Я дал ему имя, пес, не двигаясь, посмотрел на меня своим печальным, обиженно-старческим взглядом.

– Мондего! Ко мне!

Он не двигался. Но, как только мы пошли вперед, последовал за нами. У ворот он заколебался: как все псы, он хорошо знал, что существует частная собственность… Тогда я его подбодрил. Подбодрил его и Томас. Мондего, пытаясь понять наши мысли, долго смотрел на нас. Потом вошел. Я пошел за едой, – мне так хотелось, чтобы у меня была собака. Тетя Дулсе не одобрила мой поступок: согласно ее понятиям, собак имели простые люди – пастухи, арендаторы или всякие бродяги: гончары, лудильщики, цыгане, которые их привязывали к своим телегам. Мать приняла его, но разрешила держать только на улице – во дворе. И пес остался. Антонио вместе со мной смастерил ему конуру, положил внутрь солому, поставил плошку и, чтобы у пса была какая-то свобода, натянул от конуры до самого курятника проволоку, на которой закрепил его цепь. Но пес свободой не пользовался. Он лежал, словно поджидая смерть, у входа в конуру и оживал только в моем присутствии. Приходил я к нему часто. Приходил, разговаривал, а он смотрел на меня своими сочувствующими, все понимающими глазами. Так между нами установилось общение, как между личностями. Ведь раньше все живое, что я наблюдал, например, сверчки, медведки, богомолы, были движущимися объектами, или движущейся материей, как черви, лягушки, жабы, или уже жизнью, как птицы и быки, но общения с ними как с индивидуальностями, если среди них таковые вообще были, не получалось. Правда, жизнь во всех проявлениях всегда приводила меня в восторг. Но в прытких ящерицах, чьи оторванные хвосты неистово дергались, в подвижных ласках, в суетливых мышах, в птицах я разве что смутно чувствовал всеобщую форму жизни, всеобщую, поделенную между животными силу, обычный способ бытия, в котором начало и конец не предел, а звенья непрерывной цепи. А вот в Мондего я смог увидеть «личность», пусть не вполне определенную, но личность. Слыша мои шаги, пес шумно радовался, хрипло лаял. А когда я приближался, вставал на задние лапы, вилял хвостом, потом успокаивался, ложился, клал морду на вытянутые лапы, прикрывал глаза, явно чувствуя себя спокойно в моем молчаливом обществе. Я заставлял его вставать, выполнять приказы, он повиновался, правда без восторга. Но если он не мог проявить восторг, выполняя мои приказы, то беседовать, понимать меня мог прекрасно. Когда я с ним говорил, он широко раскрывал свои вдумчивые глаза. Это была личность с симпатиями и антипатиями, понимающая все, что происходит вокруг, и все, что окружающие намереваются предпринять в отношении него.

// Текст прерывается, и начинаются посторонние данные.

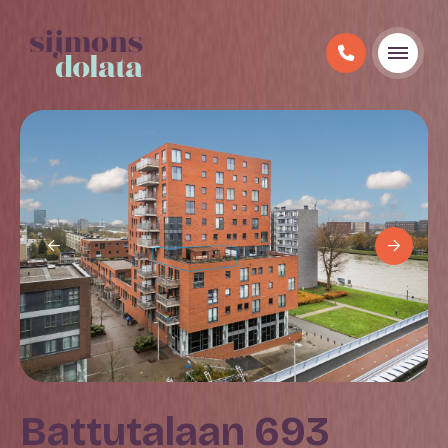
Battutalaan 693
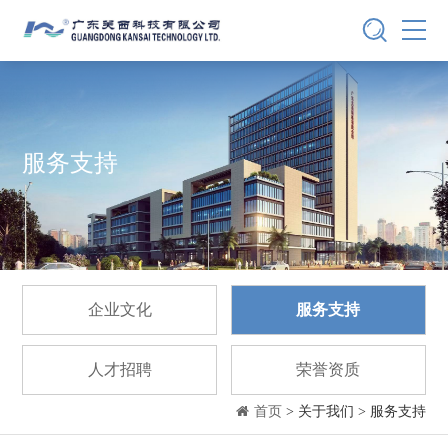
服务支持
企业文化
服务支持
人才招聘
荣誉资质
首页
> 关于我们 > 服务支持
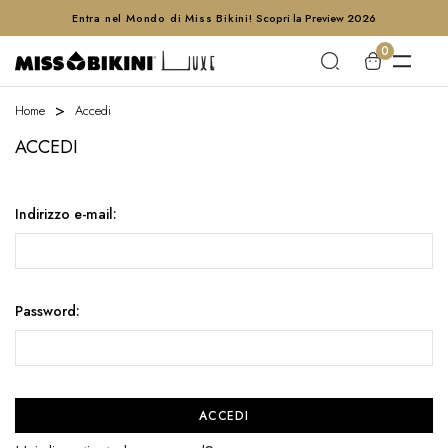
Entra nel Mondo di Miss Bikini!
Scopri la Preview 2026
0
Home
Accedi
ACCEDI
Indirizzo e-mail:
Password:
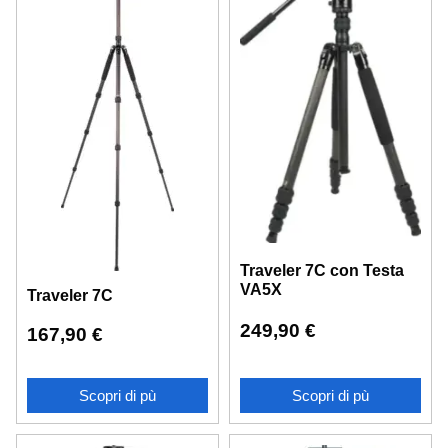
Traveler 7C con Testa
VA5X
Traveler 7C
249,90
€
167,90
€
Scopri di pù
Scopri di pù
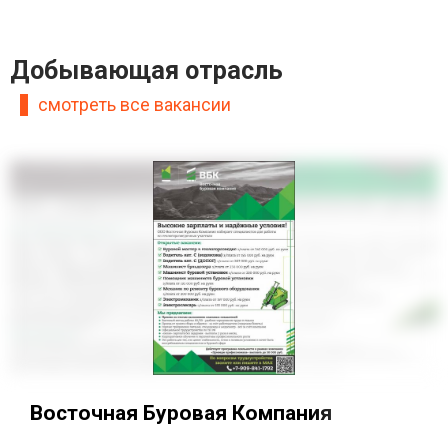
Добывающая отрасль
смотреть все вакансии
Восточная Буровая Компания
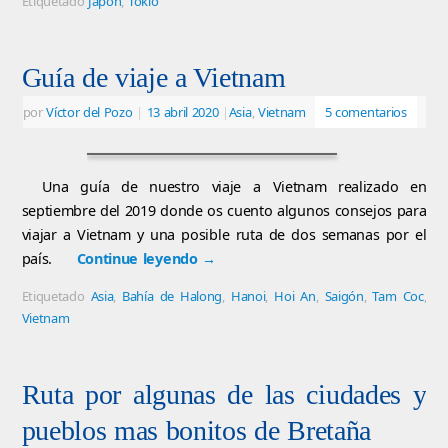
Etiquetado
Japón
,
Tokio
Guía de viaje a Vietnam
por
Víctor del Pozo
|
13 abril 2020
|
Asia
,
Vietnam
5 comentarios
Una guía de nuestro viaje a Vietnam realizado en
septiembre del 2019 donde os cuento algunos consejos para
viajar a Vietnam y una posible ruta de dos semanas por el
país.
Continue leyendo
→
Etiquetado
Asia
,
Bahía de Halong
,
Hanoi
,
Hoi An
,
Saigón
,
Tam Coc
,
Vietnam
Ruta por algunas de las ciudades y
pueblos mas bonitos de Bretaña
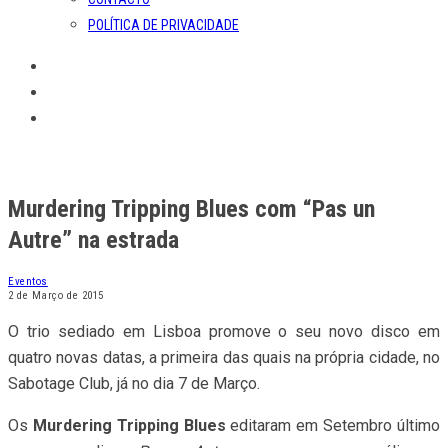
POLÍTICA DE PRIVACIDADE
Murdering Tripping Blues com “Pas un
Autre” na estrada
Eventos
2 de Março de 2015
O trio sediado em Lisboa promove o seu novo disco em
quatro novas datas, a primeira das quais na própria cidade, no
Sabotage Club, já no dia 7 de Março.
Os
Murdering Tripping Blues
editaram em Setembro último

Однажды я застал отца и слугу, беседующими около пса и явно о нем. Мондего был болен: шерсть вылезала, он весь покрылся лишаями, глаза гноились, его то и дело рвало. Бедняге дали лекарство, но лучше ему не стало. Это было вечером, под рождество. Гора покрывалась снегом – была такой же, какой сейчас я вижу ее в окно. Когда я подошел к ним, отец и слуга замолчали. Но пес, хрипло лая в их сторону и горько, покорно глядя на меня, дал мне понять, о чем они говорили.

– Я вот говорю Антонио, что пес зимы не переживет, – сказал мне отец. – И чем скорее придет к нему смерть, тем лучше для него.